Sometimes you feel you don’t have a chance to really go into depth and get a bigger picture but that’s one big reason to keep the magazine. Forbes magazine is doing something valuable and irreplaceable that’s not going to go away: real in-depth profiles of great characters and bigger pictures about what’s going on.
How the Culture Has Changed
Bloom Group: Has all of this changed the culture inside Forbes over the last two years?

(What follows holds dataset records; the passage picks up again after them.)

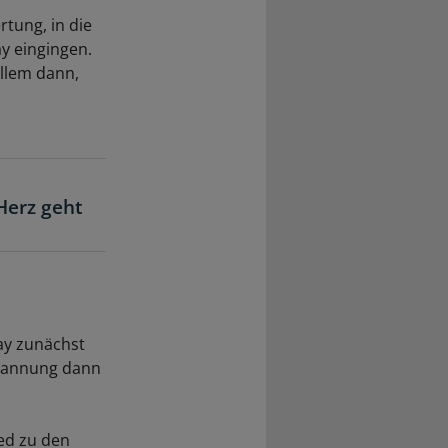
rtung, in die
y eingingen.
allem dann,
Herz geht
ay zunächst
 Spannung dann
ed zu den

Allen: Well there once was some friction between the magazine and the website. The website thought the magazine was a lot of old fogies, and the magazine people thought the website was a lot of ignorant upstarts. That’s an exaggeration but it was a little bit like that. Before Lewis DVorkin came in we were leaning towards complete integration. Everybody would really do both things equally, and there were five managing editors who handled both the magazine and the website. That was a little bit utopian and chaotic. Lewis realized that you’ve got to have people who are really focusing on either the magazine or the website.
I do much, much more online than for the magazine, but we are all working together very cooperatively now and we’ve got the right kind of support and alignment. We’ve got a terrific core of producers and audience development people, front-page people who are sort of watching what’s going on minute by minute on the site and coordinating everything.
We’ve got the channel editors like me, the staff reporters and then the whole world of outside contributors. It’s working well. There is a little give and take sometimes, especially if a big magazine project takes energy away from reporters and online editors want more of their time, but I think the mood and morale, and cooperation inside the organization, are the best they’ve ever been.
Bloom Group: Do you credit that to DVorkin’s leadership?
Allen: I think so. I think also when he came in and was changing things so dramatically there were some people who didn’t like the idea at all, and they chose to leave or to change. I think the fact that it seems to be working now makes a big difference. Exciting new things are happening and we’re not just fighting old losing battles like we had been doing. There’s been much less coming and going recently. There’s also been hiring, and beefing up where we need it.
What the Future Holds
Bloom Group: Where do you see Forbes and Forbes.com going?
Allen: In the long-term it’s hard to know because this world changes so fast. But I think we are building the magazine and the website as a brand, and a presence and a source of information, and a community more than ever before.
We’re doing some consolidating online. Having really built up such a base of contributors in the last couple of years, and having doubled our unique views in the last year, right now we are pulling back and looking at other ways of growing. We’re pushing ahead on what we’ve been doing well.
We are also building up our video component, which received less attention when we were first building out the blogging platform. We’ve recently greatly improved our mobile presence and we’re working on iPad stuff. There’s no huge new step in a whole new direction, like we did when Lewis came in. Now we’re working on getting that as right as possible, and watching it grow.